Por isso, São Tiago pede que sejamos
transparentes nas nossas palavras para que não sejamos julgados por Deus:
“Que o vosso sim seja
sim, e o vosso não, não. Então não estareis sujeitos a julgamento” (Tg 5,12b; cf. Mt
5,33-37).
Beleza Do Matrimônio
O texto do evangelho deste dia nos apresenta
a discussão sobre o matrimônio entre Jesus e os fariseus. O foco da discussão é
o divórcio. A doutrina do evangelista Marcos é bem clara: o casamento não é
somente um contrato entre o homem (marido) e a mulher (esposa), mas ele engaja
a vontade de Deus. A vontade dos esposos (em contrair o matrimônio) não é
suficiente para explicar o casamento e sua unidade, mas a vontade de Deus é
parte integrante: “Desde o começo da criação, Deus os fez homem e mulher.
Por isso, o homem deixará seu pai e sua mãe e os dois serão uma só carne.
Assim, já não são dois, mas uma só carne. Portanto, o que Deus uniu, o homem
não separe!”. Consequentemente, o divórcio
não é apenas uma injustiça em relação ao cônjuge humano abandonado, mas também
uma injustiça em relação ao próprio Deus que quer sempre a comunhão.
“É permitido ao homem divorciar-se de sua
mulher?”.
É a pergunta de alguns fariseus a Jesus com o intuito de apanhá-lo.

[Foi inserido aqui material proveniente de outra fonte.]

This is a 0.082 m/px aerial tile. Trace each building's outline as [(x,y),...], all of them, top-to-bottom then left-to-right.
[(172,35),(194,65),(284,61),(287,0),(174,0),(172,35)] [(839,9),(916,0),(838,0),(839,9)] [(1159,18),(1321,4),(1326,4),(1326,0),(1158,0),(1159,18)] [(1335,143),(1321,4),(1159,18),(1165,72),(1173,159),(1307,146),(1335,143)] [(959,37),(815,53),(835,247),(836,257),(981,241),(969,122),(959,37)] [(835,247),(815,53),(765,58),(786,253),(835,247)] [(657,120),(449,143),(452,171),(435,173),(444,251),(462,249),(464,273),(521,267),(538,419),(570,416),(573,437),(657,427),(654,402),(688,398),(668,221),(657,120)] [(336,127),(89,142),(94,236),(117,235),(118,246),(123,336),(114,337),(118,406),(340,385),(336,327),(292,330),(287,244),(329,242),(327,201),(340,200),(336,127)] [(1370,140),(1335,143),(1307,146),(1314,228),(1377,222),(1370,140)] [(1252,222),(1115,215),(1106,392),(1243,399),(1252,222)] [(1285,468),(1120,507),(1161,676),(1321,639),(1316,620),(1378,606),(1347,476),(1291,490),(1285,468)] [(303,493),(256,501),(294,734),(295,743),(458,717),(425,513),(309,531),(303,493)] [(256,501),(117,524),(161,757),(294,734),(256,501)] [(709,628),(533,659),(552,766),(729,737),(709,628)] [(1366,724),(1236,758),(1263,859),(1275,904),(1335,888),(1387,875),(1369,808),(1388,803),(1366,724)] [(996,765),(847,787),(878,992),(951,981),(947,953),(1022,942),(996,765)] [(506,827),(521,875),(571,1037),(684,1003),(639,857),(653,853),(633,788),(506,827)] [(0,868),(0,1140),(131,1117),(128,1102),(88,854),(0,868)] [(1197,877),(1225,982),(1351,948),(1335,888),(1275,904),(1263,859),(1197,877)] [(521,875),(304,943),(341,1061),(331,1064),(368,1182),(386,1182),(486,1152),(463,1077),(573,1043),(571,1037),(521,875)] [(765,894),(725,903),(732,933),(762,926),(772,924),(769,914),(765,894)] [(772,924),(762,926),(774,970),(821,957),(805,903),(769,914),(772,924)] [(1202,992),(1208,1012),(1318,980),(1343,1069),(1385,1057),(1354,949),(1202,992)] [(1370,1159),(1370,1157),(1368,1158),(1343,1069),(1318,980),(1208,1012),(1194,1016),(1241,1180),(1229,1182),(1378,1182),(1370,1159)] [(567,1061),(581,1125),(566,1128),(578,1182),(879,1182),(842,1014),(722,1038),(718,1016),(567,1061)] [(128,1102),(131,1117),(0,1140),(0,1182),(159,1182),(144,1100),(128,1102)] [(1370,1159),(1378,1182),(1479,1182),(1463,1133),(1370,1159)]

Jesus seria
acusado de traidor às exigências da Lei, se respondesse “não”, e poderia estar
em contradição com sua pregação e com suas obras de caridade caso respondesse
“sim”. O resultado seria o mesmo: desacreditar Jesus.
Jesus percebeu a maldade dos fariseus, mas
não reagiu de maneira violenta. Jesus não discutiu. Ao contrário, Jesus se
argumentou ao retroceder até as origens: “Foi por causa da dureza do vosso
coração que Moisés vos escreveu este mandamento. No entanto, desde o começo da
criação, Deus os fez homem e mulher. Por isso, o homem deixará seu pai e sua
mãe e os dois serão uma só carne. Assim, já não são dois, mas uma só carne.
Portanto, o que Deus uniu, o homem não separe!”
“Foi por causa da dureza do vosso coração
que Moisés vos escreveu este mandamento”. Como consequência de um coração
duro e insensível é a desobediência contínua às diretivas divinas. Um coração
duro e insensível provoca a desordem nas relações humanas.
“O
que Deus uniu, o homem não separe!”. Ater-se somente à lei e às regras
é esquecer o impulso da vida. Jesus quer que o ser humano se aproxime da
ambição de Deus: o amor é mais exigente do que qualquer lei.
“Desde
o começo da criação, Deus os fez homem e mulher. Por isso, o homem deixará seu
pai e sua mãe e os dois serão uma só carne. Assim, já não são dois, mas uma só
carne”. Para
conhecer a grande intuição de Deus é preciso retroceder aos começos, às
origens, ao princípio, quando, por ternura, Deus tirou da terra o homem e a
mulher e soprou neles Seu hálito para que eles correspondessem ao Seu amor.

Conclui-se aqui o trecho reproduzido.